Pipelines are defined declaratively in YAML, making it straightforward to onboard new use cases without custom code.
| Built with | Sources | Processors | Sinks | Output Formats |
|
Rust |
MySQL · PostgreSQL |
JavaScript · Outbox |
Kafka · Redis · NATS |
|
Why DeltaForge?
Core Capabilities
- ⚡ Powered by Rust : Predictable performance, memory safety, and minimal resource footprint.
- 🔌 Pluggable architecture : Sources, processors, and sinks are modular and independently extensible.
- 🧩 Declarative pipelines : Define sources, transforms, sinks, and commit policies in version-controlled YAML with environment variable expansion for secrets.
- 📦 Reliable checkpointing : Resume safely after restarts with at-least-once delivery guarantees.
- 🔀 Dynamic routing : Route events to per-table topics, streams, or subjects using templates or JavaScript logic.
- 📤 Transactional outbox : Publish domain events atomically with database writes. Per-aggregate routing, raw payload delivery, zero polling.
- 🛠️ Cloud-native ready : Single binary, Docker images, JSON logs, Prometheus metrics, and liveness/readiness probes for Kubernetes.
Schema Intelligence
- 🔍 Schema sensing : Automatically infer and track schema from event payloads, including deep inspection of nested JSON structures.
- 🗺️ High-cardinality handling : Detect and normalize dynamic map keys (session IDs, trace IDs) to prevent false schema evolution events.
- 🏷️ Schema fingerprinting : SHA-256 based change detection with schema-to-checkpoint correlation for reliable replay.
- 🗃️ Source-owned semantics : Preserves native database types (PostgreSQL arrays, MySQL JSON, etc.) instead of normalizing to a universal type system.
Operational Features
- 🔄 Graceful failover : Handles source failover with automatic schema revalidation - no manual intervention needed.
- 🧬 Zero-downtime schema evolution : Detects DDL changes and reloads schemas automatically, no pipeline restart needed.
- 🎯 Flexible table selection : Wildcard patterns (
db.*,schema.prefix%) for easy onboarding. - 📀 Transaction boundaries : Optionally keep source transactions intact across batches.
- ⚙️ Commit policies : Control checkpoint behavior with
all,required, orquorummodes across multiple sinks. - 🔧 Live pipeline management : Pause, resume, patch, and inspect running pipelines via the REST API.
- 🗄️ Safe initial snapshot : Consistent parallel backfill of existing tables before streaming begins, with binlog/WAL retention validation, background guards, and crash-resume at table granularity.
Use Cases
DeltaForge is designed for:
- Real-time data synchronization : Keep caches, search indexes, and analytics systems in sync with your primary database.
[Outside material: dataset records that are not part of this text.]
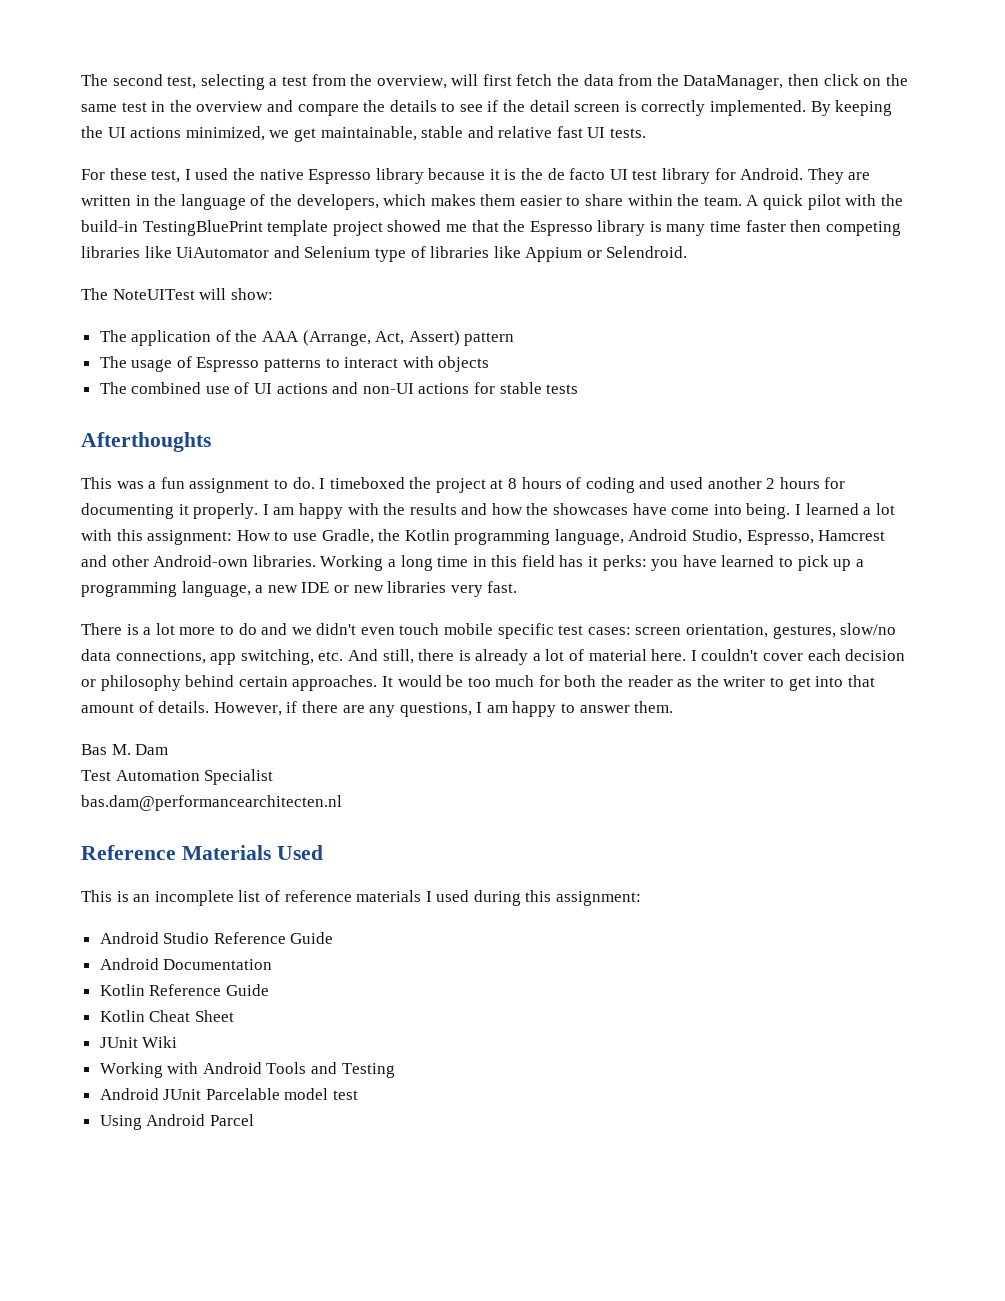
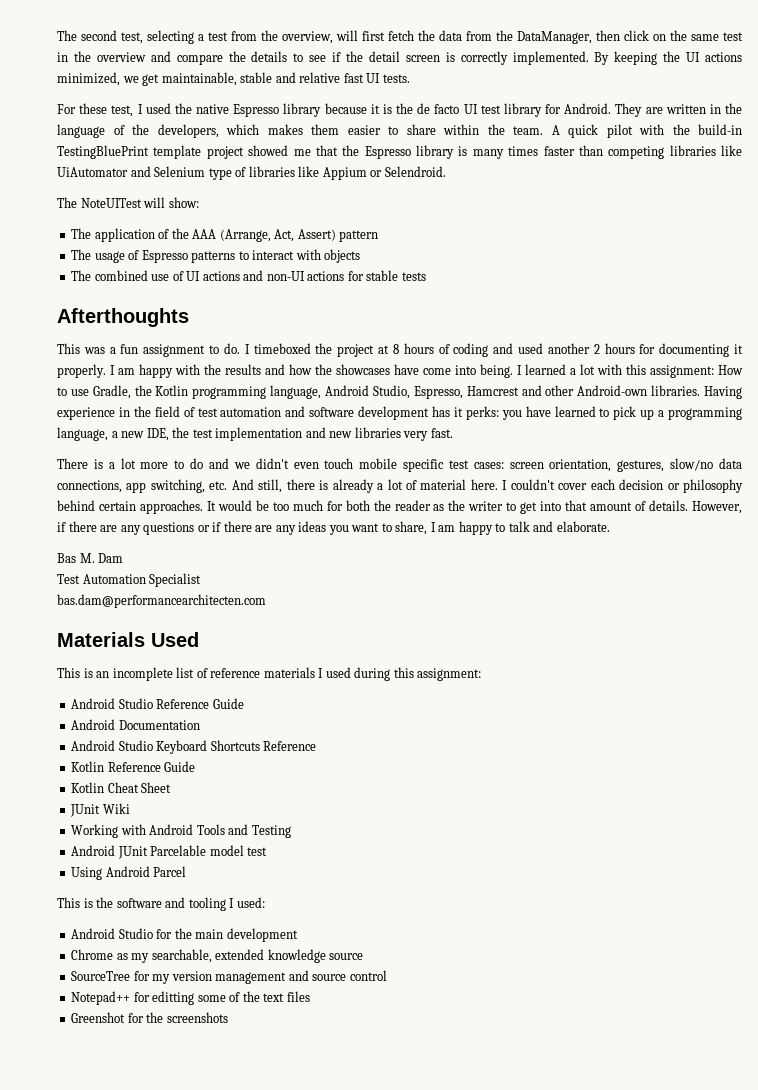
[710,220,822,232] time faster then -> [508,145,603,156] times faster than
[320,555,555,571] Working a long time in this field -> [704,386,743,399] [57,406,430,420] Having experience in the field of test automation and software development
[301,582,349,593] IDE or -> [146,427,326,441] IDE, the test implementation and
[399,702,472,717] questions, -> [143,521,428,535] questions or if there are any ideas you want to share,
[579,701,674,713] answer them. -> [508,521,610,532] talk and elaborate.
[81,795,342,811] [81,845,176,860] bas.dam@performancearchitecten.nl // Reference -> [57,594,266,608] bas.dam@performancearchitecten.com //
(273, 964) none -> [71,740,317,754] // Android Studio Keyboard Shortcuts Reference
(254, 1120) none -> [57,897,265,911] [71,928,298,942] [71,949,364,963] [71,970,387,984] [71,991,310,1005] [71,1012,228,1023] // This is the software and tooling I used: // Android Studio for the main development // Chrome as my searchable, extended knowledge source // SourceTree for my version management and source control // Notepad++ for editting some of the text files // Greenshot for the screenshots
- Event-driven architectures : Stream database changes to Kafka or NATS for downstream microservices.
- Transactional messaging : Use the outbox pattern to publish domain events atomically with database writes - no distributed transactions needed.
- Audit trails and compliance : Capture every mutation with full before/after images for SOC2, HIPAA, or GDPR requirements.
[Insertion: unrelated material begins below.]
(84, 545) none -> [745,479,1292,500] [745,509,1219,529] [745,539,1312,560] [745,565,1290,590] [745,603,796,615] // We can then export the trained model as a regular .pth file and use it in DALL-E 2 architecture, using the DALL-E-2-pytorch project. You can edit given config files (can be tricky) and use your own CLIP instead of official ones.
- Lightweight ETL : Transform, filter, and route data in-flight with JavaScript processors - no Spark or Flink cluster needed.
DeltaForge is not a DAG-based stream processor. It is a focused CDC engine meant to replace tools like Debezium when you need a lighter, cloud-native, and more customizable runtime.
Getting Started
| Guide | Description |
|---|---|
| Quickstart | Get DeltaForge running in minutes |
| CDC Overview | Understand Change Data Capture concepts |
| Configuration | Pipeline spec reference |
| Development | Build from source, contribute |
Quick Example
metadata:
name: orders-to-kafka
tenant: acme
spec:
source:
type: mysql
config:
dsn: ${MYSQL_DSN}
tables: [shop.orders]
processors:
- type: javascript
inline: |
(event) => {
event.processed_at = Date.now();
return [event];
}
sinks:
- type: kafka
config:
brokers: ${KAFKA_BROKERS}
topic: order-events
Installation
Docker (recommended):
docker pull ghcr.io/vnvo/deltaforge:latest
From source:
git clone https://github.com/vnvo/deltaforge.git
cd deltaforge
cargo build --release
See the Development Guide for detailed build instructions and available Docker image variants.
License
DeltaForge is dual-licensed under MIT and Apache 2.0.